Document extract:

Excerpted from A Surprised Queenhood in the New Black Sun: The Life & Legacy of Gwendolyn Brooks by Angela Jackson (Beacon Press, 2017). Repainted with Permission from Beacon Press.
A tremor shook Gwendolyn as she made her way to higher ground: she was misquoted by a newspaperman from the San Jose Mercury News who said that she “admits she had to turn down requests from civil rights groups to save her literary integrity. ‘They wanted me to write marching songs,’ Miss Brooks said. ‘I just couldn’t do that.’” Gwendolyn had said no such thing. In fact, she considered what the reporter claimed she had said as traitorous to her race.
In Negro Digest, Gwendolyn denounced the misrepresentation of herself as an artist divorced from the pulse of the people, too elevated to write “marching songs.” To her mind, she would have been proud to have penned “We Shall Overcome.” She did not relish being counted out of the struggle. She wanted to be at the heart of it. Something in her was open for the disruption of a move to higher ground and the people who dwelled there. She liked to be where the action was. She told her biographer, George E. Kent, that she “liked people who did things.” It would seem she was ready to do things, whether she said so or not.
She had thought it would be a writers’ conference like any other, in spite of the contentious flare-ups over race at conferences in recent years. She had thought she would do her part and that the audience would be appropriately responsive to her reading.

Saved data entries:
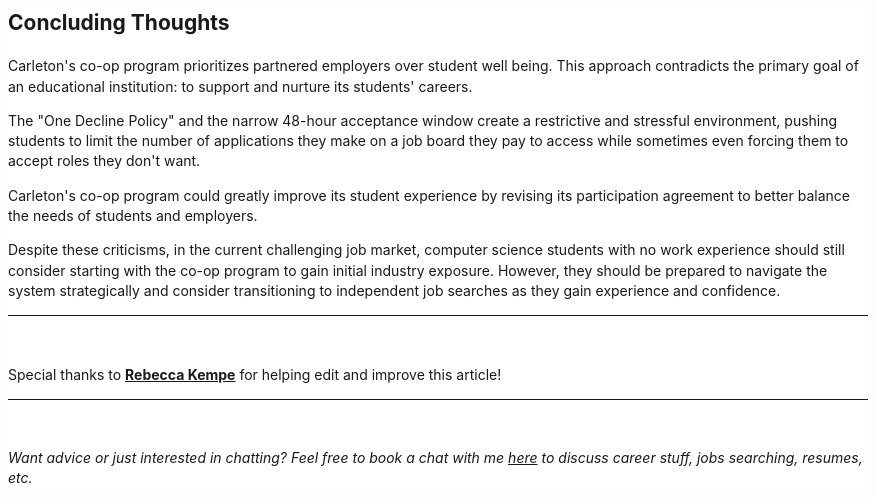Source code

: ## Concluding Thoughts

Carleton's co-op program prioritizes partnered employers over student well being. This approach contradicts the primary goal of an educational institution: to support and nurture its students' careers.

The "One Decline Policy" and the narrow 48-hour acceptance window create a restrictive and stressful environment, pushing students to limit the number of applications they make on a job board they pay to access while sometimes even forcing them to accept roles they don't want.

Carleton's co-op program could greatly improve its student experience by revising its participation agreement to better balance the needs of students and employers.

Despite these criticisms, in the current challenging job market, computer science students with no work experience should still consider starting with the co-op program to gain initial industry exposure. However, they should be prepared to navigate the system strategically and consider transitioning to independent job searches as they gain experience and confidence.

<hr/>
<br/>

Special thanks to <b><a href="https://rkempe.ca/about">Rebecca Kempe</a></b> for helping edit and improve this article!

<hr/>
<br/>

_Want advice or just interested in chatting? Feel free to book a chat with me [here](https://calendly.com/matthewmacraebovell/chats) to discuss career stuff, jobs searching, resumes, etc._
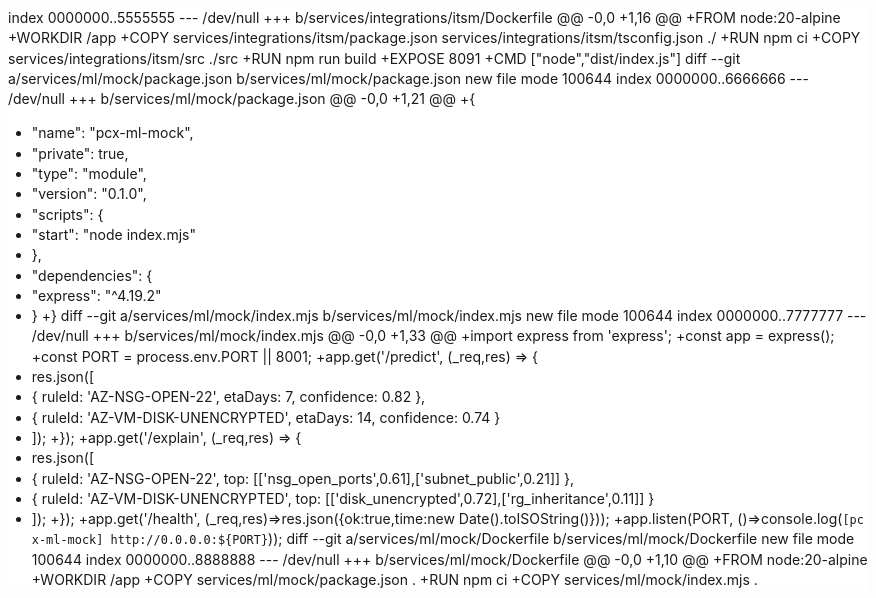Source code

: index 0000000..5555555
--- /dev/null
+++ b/services/integrations/itsm/Dockerfile
@@ -0,0 +1,16 @@
+FROM node:20-alpine
+WORKDIR /app
+COPY services/integrations/itsm/package.json services/integrations/itsm/tsconfig.json ./
+RUN npm ci
+COPY services/integrations/itsm/src ./src
+RUN npm run build
+EXPOSE 8091
+CMD ["node","dist/index.js"]
diff --git a/services/ml/mock/package.json b/services/ml/mock/package.json
new file mode 100644
index 0000000..6666666
--- /dev/null
+++ b/services/ml/mock/package.json
@@ -0,0 +1,21 @@
+{
+  "name": "pcx-ml-mock",
+  "private": true,
+  "type": "module",
+  "version": "0.1.0",
+  "scripts": {
+    "start": "node index.mjs"
+  },
+  "dependencies": {
+    "express": "^4.19.2"
+  }
+}
diff --git a/services/ml/mock/index.mjs b/services/ml/mock/index.mjs
new file mode 100644
index 0000000..7777777
--- /dev/null
+++ b/services/ml/mock/index.mjs
@@ -0,0 +1,33 @@
+import express from 'express';
+const app = express();
+const PORT = process.env.PORT || 8001;
+app.get('/predict', (_req,res) => {
+  res.json([
+    { ruleId: 'AZ-NSG-OPEN-22', etaDays: 7, confidence: 0.82 },
+    { ruleId: 'AZ-VM-DISK-UNENCRYPTED', etaDays: 14, confidence: 0.74 }
+  ]);
+});
+app.get('/explain', (_req,res) => {
+  res.json([
+    { ruleId: 'AZ-NSG-OPEN-22', top: [['nsg_open_ports',0.61],['subnet_public',0.21]] },
+    { ruleId: 'AZ-VM-DISK-UNENCRYPTED', top: [['disk_unencrypted',0.72],['rg_inheritance',0.11]] }
+  ]);
+});
+app.get('/health', (_req,res)=>res.json({ok:true,time:new Date().toISOString()}));
+app.listen(PORT, ()=>console.log(`[pcx-ml-mock] http://0.0.0.0:${PORT}`));
diff --git a/services/ml/mock/Dockerfile b/services/ml/mock/Dockerfile
new file mode 100644
index 0000000..8888888
--- /dev/null
+++ b/services/ml/mock/Dockerfile
@@ -0,0 +1,10 @@
+FROM node:20-alpine
+WORKDIR /app
+COPY services/ml/mock/package.json .
+RUN npm ci
+COPY services/ml/mock/index.mjs .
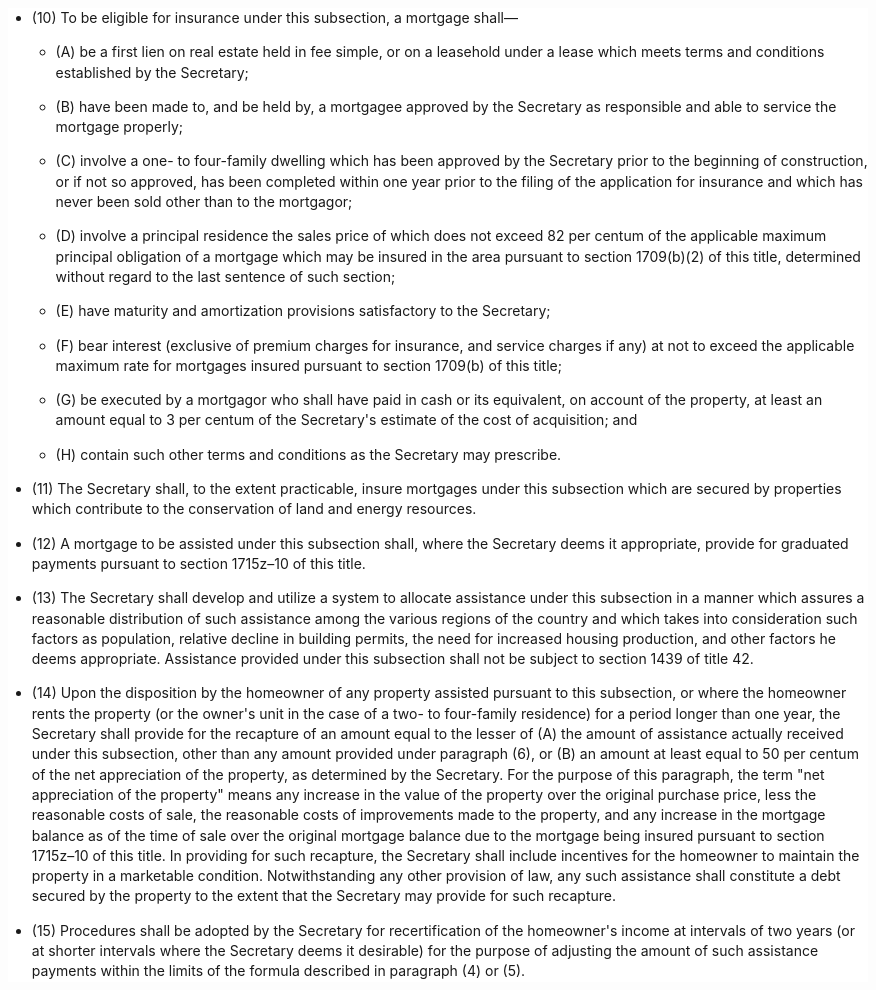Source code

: * (10) To be eligible for insurance under this subsection, a mortgage shall—

  * (A) be a first lien on real estate held in fee simple, or on a leasehold under a lease which meets terms and conditions established by the Secretary;

  * (B) have been made to, and be held by, a mortgagee approved by the Secretary as responsible and able to service the mortgage properly;

  * (C) involve a one- to four-family dwelling which has been approved by the Secretary prior to the beginning of construction, or if not so approved, has been completed within one year prior to the filing of the application for insurance and which has never been sold other than to the mortgagor;

  * (D) involve a principal residence the sales price of which does not exceed 82 per centum of the applicable maximum principal obligation of a mortgage which may be insured in the area pursuant to section 1709(b)(2) of this title, determined without regard to the last sentence of such section;

  * (E) have maturity and amortization provisions satisfactory to the Secretary;

  * (F) bear interest (exclusive of premium charges for insurance, and service charges if any) at not to exceed the applicable maximum rate for mortgages insured pursuant to section 1709(b) of this title;

  * (G) be executed by a mortgagor who shall have paid in cash or its equivalent, on account of the property, at least an amount equal to 3 per centum of the Secretary's estimate of the cost of acquisition; and

  * (H) contain such other terms and conditions as the Secretary may prescribe.


* (11) The Secretary shall, to the extent practicable, insure mortgages under this subsection which are secured by properties which contribute to the conservation of land and energy resources.

* (12) A mortgage to be assisted under this subsection shall, where the Secretary deems it appropriate, provide for graduated payments pursuant to section 1715z–10 of this title.

* (13) The Secretary shall develop and utilize a system to allocate assistance under this subsection in a manner which assures a reasonable distribution of such assistance among the various regions of the country and which takes into consideration such factors as population, relative decline in building permits, the need for increased housing production, and other factors he deems appropriate. Assistance provided under this subsection shall not be subject to section 1439 of title 42.

* (14) Upon the disposition by the homeowner of any property assisted pursuant to this subsection, or where the homeowner rents the property (or the owner's unit in the case of a two- to four-family residence) for a period longer than one year, the Secretary shall provide for the recapture of an amount equal to the lesser of (A) the amount of assistance actually received under this subsection, other than any amount provided under paragraph (6), or (B) an amount at least equal to 50 per centum of the net appreciation of the property, as determined by the Secretary. For the purpose of this paragraph, the term "net appreciation of the property" means any increase in the value of the property over the original purchase price, less the reasonable costs of sale, the reasonable costs of improvements made to the property, and any increase in the mortgage balance as of the time of sale over the original mortgage balance due to the mortgage being insured pursuant to section 1715z–10 of this title. In providing for such recapture, the Secretary shall include incentives for the homeowner to maintain the property in a marketable condition. Notwithstanding any other provision of law, any such assistance shall constitute a debt secured by the property to the extent that the Secretary may provide for such recapture.

* (15) Procedures shall be adopted by the Secretary for recertification of the homeowner's income at intervals of two years (or at shorter intervals where the Secretary deems it desirable) for the purpose of adjusting the amount of such assistance payments within the limits of the formula described in paragraph (4) or (5).
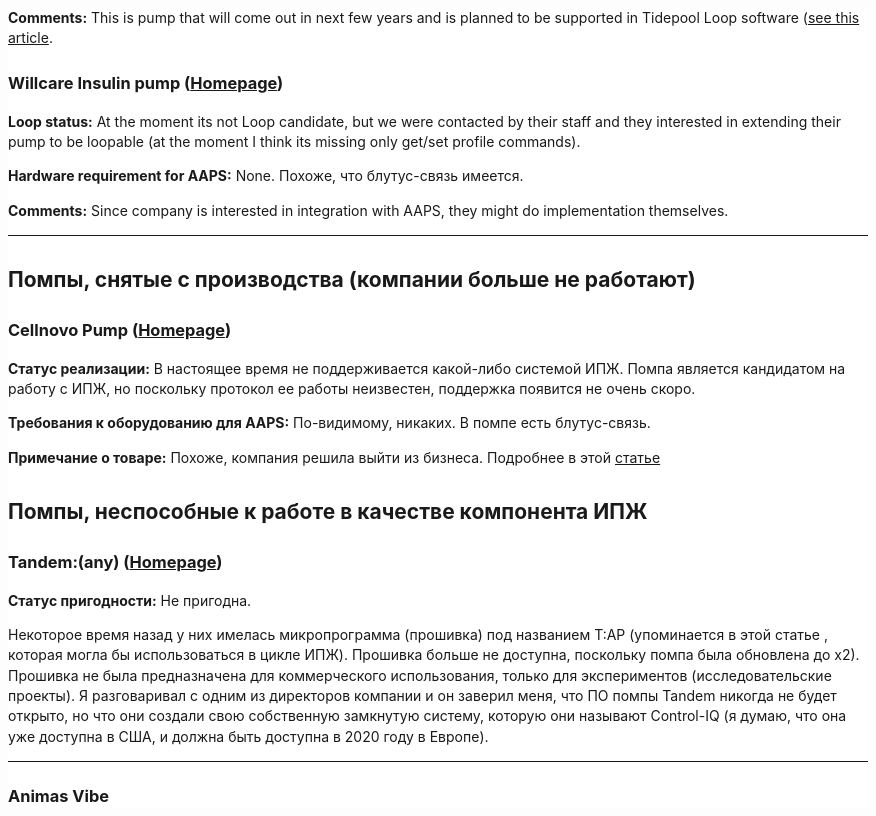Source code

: **Comments:** This is pump that will come out in next few years and is planned to be supported in Tidepool Loop software ([see this article](https://www.tidepool.org/blog/tidepool-loop-medtronic-collaboration).

### Willcare Insulin pump ([Homepage](https://en.shinmyungmedi.com))

**Loop status:** At the moment its not Loop candidate, but we were contacted by their staff and they interested in extending their pump to be loopable (at the moment I think its missing only get/set profile commands).

**Hardware requirement for AAPS:** None. Похоже, что блутус-связь имеется.

**Comments:** Since company is interested in integration with AAPS, they might do implementation themselves.

* * *

## Помпы, снятые с производства (компании больше не работают)

### Cellnovo Pump ([Homepage](https://www.cellnovo.com/en/homepage))

**Статус реализации:** В настоящее время не поддерживается какой-либо системой ИПЖ. Помпа является кандидатом на работу с ИПЖ, но поскольку протокол ее работы неизвестен, поддержка появится не очень скоро.

**Требования к оборудованию для AAPS:** По-видимому, никаких. В помпе есть блутус-связь.

**Примечание о товаре:** Похоже, компания решила выйти из бизнеса. Подробнее в этой [статье](https://diabetogenic.wordpress.com/2019/04/01/and-then-cellnovo-disappeared/?fbclid=IwAR12Ow6gVbEOuD1zw7aNjBwqj5_aPkPipteHY1VHBvT3mchlH2y7Us6ZeAU)

## Помпы, неспособные к работе в качестве компонента ИПЖ

### Tandem:(any) ([Homepage](https://www.tandemdiabetes.com/))

**Статус пригодности:** Не пригодна.

Некоторое время назад у них имелась микропрограмма (прошивка) под названием T:AP (упоминается в этой статье [](https://www.liebertpub.com/doi/full/10.1089/dia.2018.0278?url_ver=Z39.88-2003&rfr_id=ori%3Arid%3Acrossref.org&rfr_dat=cr_pub%3Dpubmed&), которая могла бы использоваться в цикле ИПЖ). Прошивка больше не доступна, поскольку помпа была обновлена до x2). Прошивка не была предназначена для коммерческого использования, только для экспериментов (исследовательские проекты). Я разговаривал с одним из директоров компании и он заверил меня, что ПО помпы Tandem никогда не будет открыто, но что они создали свою собственную замкнутую систему, которую они называют Control-IQ (я думаю, что она уже доступна в США, и должна быть доступна в 2020 году в Европе).

* * *

### Animas Vibe
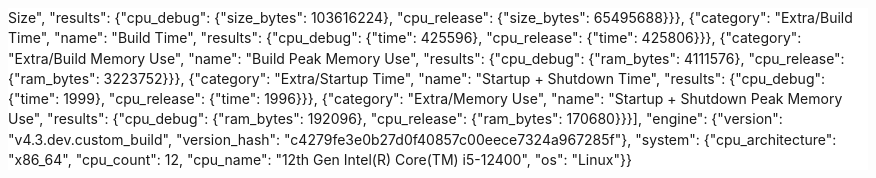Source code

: Size", "results": {"cpu_debug": {"size_bytes": 103616224}, "cpu_release": {"size_bytes": 65495688}}}, {"category": "Extra/Build Time", "name": "Build Time", "results": {"cpu_debug": {"time": 425596}, "cpu_release": {"time": 425806}}}, {"category": "Extra/Build Memory Use", "name": "Build Peak Memory Use", "results": {"cpu_debug": {"ram_bytes": 4111576}, "cpu_release": {"ram_bytes": 3223752}}}, {"category": "Extra/Startup Time", "name": "Startup + Shutdown Time", "results": {"cpu_debug": {"time": 1999}, "cpu_release": {"time": 1996}}}, {"category": "Extra/Memory Use", "name": "Startup + Shutdown Peak Memory Use", "results": {"cpu_debug": {"ram_bytes": 192096}, "cpu_release": {"ram_bytes": 170680}}}], "engine": {"version": "v4.3.dev.custom_build", "version_hash": "c4279fe3e0b27d0f40857c00eece7324a967285f"}, "system": {"cpu_architecture": "x86_64", "cpu_count": 12, "cpu_name": "12th Gen Intel(R) Core(TM) i5-12400", "os": "Linux"}}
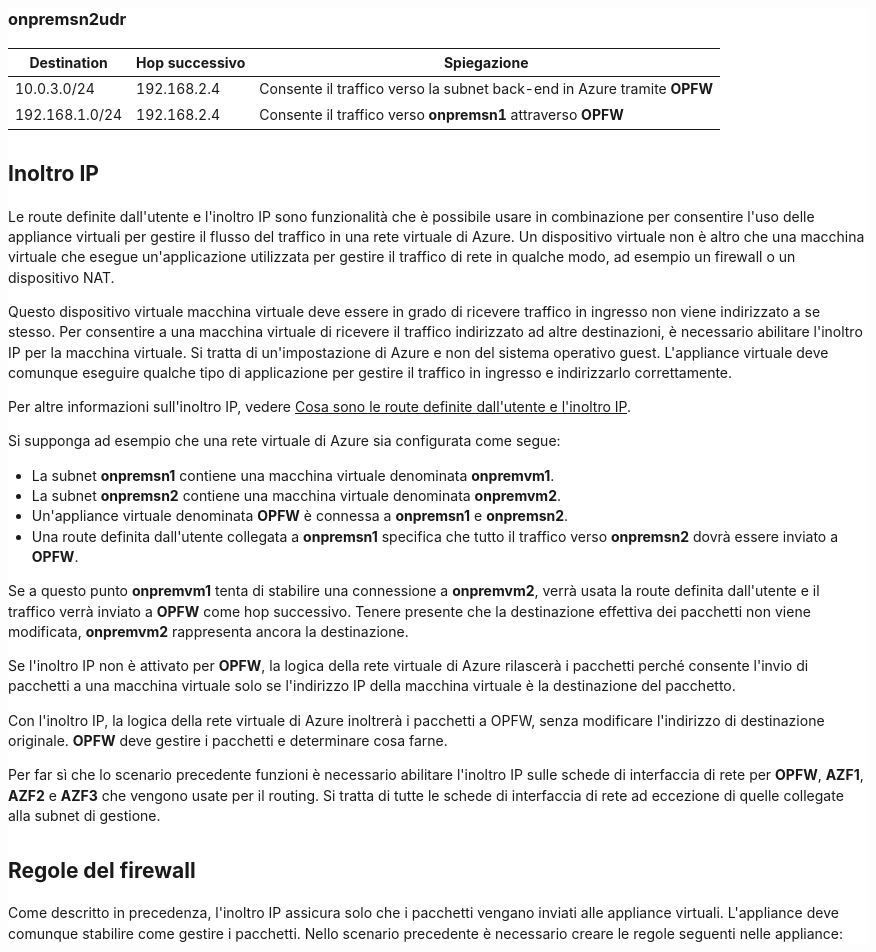 ### <a name="onpremsn2udr"></a>onpremsn2udr
| Destination | Hop successivo | Spiegazione |
| --- | --- | --- |
| 10.0.3.0/24 |192.168.2.4 |Consente il traffico verso la subnet back-end in Azure tramite **OPFW** |
| 192.168.1.0/24 |192.168.2.4 |Consente il traffico verso **onpremsn1** attraverso **OPFW** |

## <a name="ip-forwarding"></a>Inoltro IP
Le route definite dall'utente e l'inoltro IP sono funzionalità che è possibile usare in combinazione per consentire l'uso delle appliance virtuali per gestire il flusso del traffico in una rete virtuale di Azure.  Un dispositivo virtuale non è altro che una macchina virtuale che esegue un'applicazione utilizzata per gestire il traffico di rete in qualche modo, ad esempio un firewall o un dispositivo NAT.

Questo dispositivo virtuale macchina virtuale deve essere in grado di ricevere traffico in ingresso non viene indirizzato a se stesso. Per consentire a una macchina virtuale di ricevere il traffico indirizzato ad altre destinazioni, è necessario abilitare l'inoltro IP per la macchina virtuale. Si tratta di un'impostazione di Azure e non del sistema operativo guest. L'appliance virtuale deve comunque eseguire qualche tipo di applicazione per gestire il traffico in ingresso e indirizzarlo correttamente.

Per altre informazioni sull'inoltro IP, vedere [Cosa sono le route definite dall'utente e l'inoltro IP](virtual-networks-udr-overview.md).

Si supponga ad esempio che una rete virtuale di Azure sia configurata come segue:

* La subnet **onpremsn1** contiene una macchina virtuale denominata **onpremvm1**.
* La subnet **onpremsn2** contiene una macchina virtuale denominata **onpremvm2**.
* Un'appliance virtuale denominata **OPFW** è connessa a **onpremsn1** e **onpremsn2**.
* Una route definita dall'utente collegata a **onpremsn1** specifica che tutto il traffico verso **onpremsn2** dovrà essere inviato a **OPFW**.

Se a questo punto **onpremvm1** tenta di stabilire una connessione a **onpremvm2**, verrà usata la route definita dall'utente e il traffico verrà inviato a **OPFW** come hop successivo. Tenere presente che la destinazione effettiva dei pacchetti non viene modificata, **onpremvm2** rappresenta ancora la destinazione. 

Se l'inoltro IP non è attivato per **OPFW**, la logica della rete virtuale di Azure rilascerà i pacchetti perché consente l'invio di pacchetti a una macchina virtuale solo se l'indirizzo IP della macchina virtuale è la destinazione del pacchetto.

Con l'inoltro IP, la logica della rete virtuale di Azure inoltrerà i pacchetti a OPFW, senza modificare l'indirizzo di destinazione originale. **OPFW** deve gestire i pacchetti e determinare cosa farne.

Per far sì che lo scenario precedente funzioni è necessario abilitare l'inoltro IP sulle schede di interfaccia di rete per **OPFW**, **AZF1**, **AZF2** e **AZF3** che vengono usate per il routing. Si tratta di tutte le schede di interfaccia di rete ad eccezione di quelle collegate alla subnet di gestione. 

## <a name="firewall-rules"></a>Regole del firewall
Come descritto in precedenza, l'inoltro IP assicura solo che i pacchetti vengano inviati alle appliance virtuali. L'appliance deve comunque stabilire come gestire i pacchetti. Nello scenario precedente è necessario creare le regole seguenti nelle appliance:
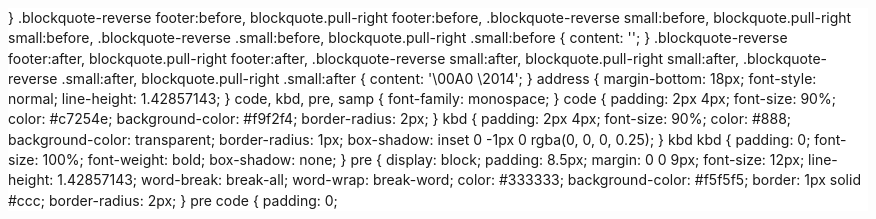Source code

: }
.blockquote-reverse footer:before,
blockquote.pull-right footer:before,
.blockquote-reverse small:before,
blockquote.pull-right small:before,
.blockquote-reverse .small:before,
blockquote.pull-right .small:before {
  content: '';
}
.blockquote-reverse footer:after,
blockquote.pull-right footer:after,
.blockquote-reverse small:after,
blockquote.pull-right small:after,
.blockquote-reverse .small:after,
blockquote.pull-right .small:after {
  content: '\00A0 \2014';
}
address {
  margin-bottom: 18px;
  font-style: normal;
  line-height: 1.42857143;
}
code,
kbd,
pre,
samp {
  font-family: monospace;
}
code {
  padding: 2px 4px;
  font-size: 90%;
  color: #c7254e;
  background-color: #f9f2f4;
  border-radius: 2px;
}
kbd {
  padding: 2px 4px;
  font-size: 90%;
  color: #888;
  background-color: transparent;
  border-radius: 1px;
  box-shadow: inset 0 -1px 0 rgba(0, 0, 0, 0.25);
}
kbd kbd {
  padding: 0;
  font-size: 100%;
  font-weight: bold;
  box-shadow: none;
}
pre {
  display: block;
  padding: 8.5px;
  margin: 0 0 9px;
  font-size: 12px;
  line-height: 1.42857143;
  word-break: break-all;
  word-wrap: break-word;
  color: #333333;
  background-color: #f5f5f5;
  border: 1px solid #ccc;
  border-radius: 2px;
}
pre code {
  padding: 0;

Instructions for the task:
Extend the Gwendolyn Brooks excerpt, picking up after its final sentence. These entries have no connection to the Gwendolyn Brooks excerpt.

Task output:
Gwendolyn arrived at the Second Annual Fisk Writers Conference, organized by the novelist John Oliver Killens, in the spring of 1967 in Nashville, Tennessee, thinking she would be as warmly received as she had been at her previous reading in cold, all-white South Dakota. At Fisk she was to read with her old friend from the Visionaries workshop, Margaret Danner Cunningham. Poet Amiri Baraka—formerly known as LeRoi Jones—was there as a playwright, speaking with Detroit’s Ron Milner; Chicago novelist Ronald Fair presented with John Oliver Killens; and Chicago historian Lerone Bennett Jr. spoke with New York’s John Henrik Clarke. These participants addressed the conference theme, “The Black Writer and Human Rights.”
John Henrik Clarke noted the change in names, that Negroes were calling themselves Afro-Americans. They had been “black” people for some time now. But Gwendolyn Brooks was still calling herself and her people “Negroes.” Lerone Bennett spoke of the black writer’s role as a revolutionary, of the necessity to redefine himself outside the realm of white supremacist values and to cast the civil rights struggle in the realm of revolution, beginning with black writers addressing black people instead of their oppressors. These were radical messages.
Gwendolyn felt the electricity in the air. The young people who attended the workshops were different. They were self-confident, awe-inspiring. They would impress Gwendolyn Brooks as black and beautiful. They were on fire with the fever of a proud sense of heritage and mission. They were the children of Malcolm X—independent of the need for white approval or acceptance, bold and clamoring to knock down American customs that denied them fullness as human beings.
Yet when Gwendolyn and Margaret Danner Cunningham were set to read, Cunningham began with a preamble, chastising the young man who had introduced them. He had zealously called for a poetry like that of the Harlem Renaissance, politically engaged and in touch with the black man’s struggle. Cunningham informed him that he had not read the black poetry that was available to him. She instructed him to read their work. Then she read.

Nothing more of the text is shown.